▶ **Short problem**
Extend the piece on cloud security visualization below, picking up right after its last sentence.

— begin Source text —

How cloud security visualization improves end-to-end cloud protection

Expert Ravila Helen White explains how to use visualization to understand what elements form the cloud and how to provide end-to-end cloud protection.

My first piece in this series, The definition of cloud computing: Why it matters to IT security, established that

the cloud is more than just a collection of services offered by business entities. Rather, from a security perspective, the cloud is a single, interoperable system comprising interrelated subsystems designed to deliver specific sets of on-demand services across entities. In this case, we define a system as "a set of interacting or interdependent components forming an integrated whole," and a subsystem as "a group of independent but interrelated elements comprising a unified whole." Together, they deliver services voluntarily (e.g., when services are negotiated and paid for) or involuntarily (e.g., malicious services delivered through the dark or deep Web).

Yet upon refining our definition of the cloud, enterprises must now grapple for a better understanding of such a complex system. To do so, organizations can use the method of visualization, or prototyping.

In this tip, we'll explain how enterprises can apply visualization to implement better end-to-end-cloud protection.

— end Source text —
— begin Material —

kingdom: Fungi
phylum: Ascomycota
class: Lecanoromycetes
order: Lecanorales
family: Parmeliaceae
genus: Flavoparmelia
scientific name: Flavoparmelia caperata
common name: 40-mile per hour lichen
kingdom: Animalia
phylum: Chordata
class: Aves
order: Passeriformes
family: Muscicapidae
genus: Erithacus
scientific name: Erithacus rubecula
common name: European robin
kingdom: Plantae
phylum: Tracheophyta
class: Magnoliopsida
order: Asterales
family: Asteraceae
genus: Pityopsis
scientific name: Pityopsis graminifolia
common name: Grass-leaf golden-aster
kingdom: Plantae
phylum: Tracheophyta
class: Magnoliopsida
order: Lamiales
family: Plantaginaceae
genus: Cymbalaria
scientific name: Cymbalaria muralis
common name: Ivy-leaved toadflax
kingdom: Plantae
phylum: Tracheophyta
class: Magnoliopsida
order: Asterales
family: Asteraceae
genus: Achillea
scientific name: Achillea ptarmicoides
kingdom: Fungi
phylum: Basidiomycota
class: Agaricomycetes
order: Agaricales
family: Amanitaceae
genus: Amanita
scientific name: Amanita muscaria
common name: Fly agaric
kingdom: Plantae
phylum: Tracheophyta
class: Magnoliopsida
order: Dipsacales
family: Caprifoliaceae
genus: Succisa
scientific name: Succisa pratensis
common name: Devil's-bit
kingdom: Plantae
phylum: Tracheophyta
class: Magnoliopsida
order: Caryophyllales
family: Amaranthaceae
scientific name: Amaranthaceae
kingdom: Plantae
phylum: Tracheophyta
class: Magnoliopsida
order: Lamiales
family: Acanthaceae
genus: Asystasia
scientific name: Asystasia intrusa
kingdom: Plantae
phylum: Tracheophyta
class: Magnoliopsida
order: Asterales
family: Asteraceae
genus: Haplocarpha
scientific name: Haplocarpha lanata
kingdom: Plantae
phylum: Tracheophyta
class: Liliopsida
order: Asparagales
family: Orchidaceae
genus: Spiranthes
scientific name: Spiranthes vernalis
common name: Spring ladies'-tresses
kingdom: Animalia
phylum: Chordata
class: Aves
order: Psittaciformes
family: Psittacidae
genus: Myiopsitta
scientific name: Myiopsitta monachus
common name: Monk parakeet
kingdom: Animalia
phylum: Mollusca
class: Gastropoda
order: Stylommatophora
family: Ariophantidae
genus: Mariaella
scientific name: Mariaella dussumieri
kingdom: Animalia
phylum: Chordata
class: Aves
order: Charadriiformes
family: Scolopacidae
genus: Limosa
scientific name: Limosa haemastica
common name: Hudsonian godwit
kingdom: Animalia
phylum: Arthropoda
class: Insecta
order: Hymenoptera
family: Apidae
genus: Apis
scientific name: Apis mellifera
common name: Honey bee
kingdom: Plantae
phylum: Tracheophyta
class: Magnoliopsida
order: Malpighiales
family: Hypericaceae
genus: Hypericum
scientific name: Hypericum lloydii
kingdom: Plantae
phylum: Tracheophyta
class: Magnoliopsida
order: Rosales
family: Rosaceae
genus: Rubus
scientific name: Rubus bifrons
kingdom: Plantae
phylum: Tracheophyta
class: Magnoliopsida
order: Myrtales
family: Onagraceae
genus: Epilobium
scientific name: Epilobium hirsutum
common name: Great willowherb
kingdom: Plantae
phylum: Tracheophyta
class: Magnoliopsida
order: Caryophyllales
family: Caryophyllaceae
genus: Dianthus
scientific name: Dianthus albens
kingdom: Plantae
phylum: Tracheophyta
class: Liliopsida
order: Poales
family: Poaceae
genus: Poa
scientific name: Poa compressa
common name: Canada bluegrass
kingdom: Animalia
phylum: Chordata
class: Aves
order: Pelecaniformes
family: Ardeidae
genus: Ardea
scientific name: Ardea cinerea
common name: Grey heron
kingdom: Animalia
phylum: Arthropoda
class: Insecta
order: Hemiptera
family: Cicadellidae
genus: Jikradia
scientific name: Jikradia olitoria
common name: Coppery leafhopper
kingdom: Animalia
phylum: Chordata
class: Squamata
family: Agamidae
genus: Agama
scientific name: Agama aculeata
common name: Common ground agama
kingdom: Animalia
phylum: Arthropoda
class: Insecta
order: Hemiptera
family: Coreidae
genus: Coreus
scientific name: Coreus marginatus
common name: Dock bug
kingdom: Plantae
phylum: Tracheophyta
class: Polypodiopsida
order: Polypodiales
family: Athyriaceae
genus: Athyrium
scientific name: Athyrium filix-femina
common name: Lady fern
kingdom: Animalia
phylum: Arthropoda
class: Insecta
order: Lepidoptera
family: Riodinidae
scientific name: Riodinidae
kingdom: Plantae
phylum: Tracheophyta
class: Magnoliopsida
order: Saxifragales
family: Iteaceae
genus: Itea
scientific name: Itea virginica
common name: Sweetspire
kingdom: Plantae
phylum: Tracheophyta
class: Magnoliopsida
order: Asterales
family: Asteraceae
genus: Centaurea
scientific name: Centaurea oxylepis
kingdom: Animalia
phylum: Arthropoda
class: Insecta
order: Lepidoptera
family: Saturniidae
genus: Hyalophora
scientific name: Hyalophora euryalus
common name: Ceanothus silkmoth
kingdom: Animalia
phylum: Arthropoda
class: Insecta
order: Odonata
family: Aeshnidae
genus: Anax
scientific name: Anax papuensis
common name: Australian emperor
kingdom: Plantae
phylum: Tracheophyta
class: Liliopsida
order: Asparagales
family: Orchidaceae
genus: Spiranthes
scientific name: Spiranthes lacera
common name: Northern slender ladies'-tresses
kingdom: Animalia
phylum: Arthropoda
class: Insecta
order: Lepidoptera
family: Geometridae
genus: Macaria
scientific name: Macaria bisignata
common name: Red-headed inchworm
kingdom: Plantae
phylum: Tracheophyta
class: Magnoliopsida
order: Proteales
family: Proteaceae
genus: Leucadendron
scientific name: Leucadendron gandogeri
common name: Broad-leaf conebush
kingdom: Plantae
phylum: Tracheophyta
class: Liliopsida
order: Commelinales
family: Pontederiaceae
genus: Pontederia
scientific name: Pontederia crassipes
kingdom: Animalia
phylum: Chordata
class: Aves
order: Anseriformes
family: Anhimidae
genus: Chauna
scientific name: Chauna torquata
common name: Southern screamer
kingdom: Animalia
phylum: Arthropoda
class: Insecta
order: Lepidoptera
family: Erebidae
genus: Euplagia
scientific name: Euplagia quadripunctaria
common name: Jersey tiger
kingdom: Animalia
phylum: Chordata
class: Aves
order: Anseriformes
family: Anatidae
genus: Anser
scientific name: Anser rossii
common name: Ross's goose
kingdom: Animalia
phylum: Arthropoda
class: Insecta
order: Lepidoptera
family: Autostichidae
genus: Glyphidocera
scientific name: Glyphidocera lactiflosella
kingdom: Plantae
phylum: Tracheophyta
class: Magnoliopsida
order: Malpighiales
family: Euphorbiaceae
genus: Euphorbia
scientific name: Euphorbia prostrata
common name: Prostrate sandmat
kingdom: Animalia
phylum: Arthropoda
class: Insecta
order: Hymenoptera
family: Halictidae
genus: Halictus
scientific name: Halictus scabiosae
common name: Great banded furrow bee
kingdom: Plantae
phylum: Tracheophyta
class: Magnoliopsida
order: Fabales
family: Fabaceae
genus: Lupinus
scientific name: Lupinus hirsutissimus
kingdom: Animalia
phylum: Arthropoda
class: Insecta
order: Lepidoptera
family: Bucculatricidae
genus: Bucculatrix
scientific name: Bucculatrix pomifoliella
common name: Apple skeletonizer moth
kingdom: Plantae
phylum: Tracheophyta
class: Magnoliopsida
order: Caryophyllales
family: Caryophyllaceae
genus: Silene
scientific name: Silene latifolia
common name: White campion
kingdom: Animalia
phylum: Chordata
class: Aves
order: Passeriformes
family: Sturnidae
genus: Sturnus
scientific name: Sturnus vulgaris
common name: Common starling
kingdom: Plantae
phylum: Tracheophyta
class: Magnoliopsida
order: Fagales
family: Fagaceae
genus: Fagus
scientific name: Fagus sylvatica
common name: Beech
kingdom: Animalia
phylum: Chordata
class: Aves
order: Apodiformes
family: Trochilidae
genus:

— end Material —

▶ **Answer**
Where to start

Visualizing the cloud and its related entities enables security professionals to explicitly define objects, elements, boundaries and relationships. Once defined, enterprises can discard assumptions and begin to develop strategies for meaningful implementation. The result is effective protection, without conflicts, gaps or ineffective protections, of those infrastructures for which security pros are responsible.

Organizations can begin the visualization process by documenting concepts using tools such as an affinity diagram, which enables the grouping of unorganized concepts into organized themes and exposes the connections between them. Figure 1 is an affinity diagram that shows the context of the cloud's components using the qualifiers of system and subsystem, along with the characteristics and service models from the previous article's affinity diagram.

Figure 1Figure 1

The diagram identifies that the Internet and/or ISPs and what is known as the dark Web make up the overall system and/or cloud, and shows the relationships among the various subsystems and/or clouds. It exposes the nature of the superset relationship among the various components and their systems based on the elements they comprise. Basically, one component contains the same elements of another component, and where a component is a superset base of characteristics of the service model, this demonstrates a dependent relationship. For example, access control lists (ACLs) are a superset of firewall rules. Why? Because firewall rules specify what traffic is allowed or denied, and in the same vein, ACLs specify based on a subnet, host or domain.

An affinity diagram like this helps an organization identify the components of cloud computing to identify where security elements (technology, policy or process) can be added, and also reveal possibly unintended opportunities among systems, components and elements.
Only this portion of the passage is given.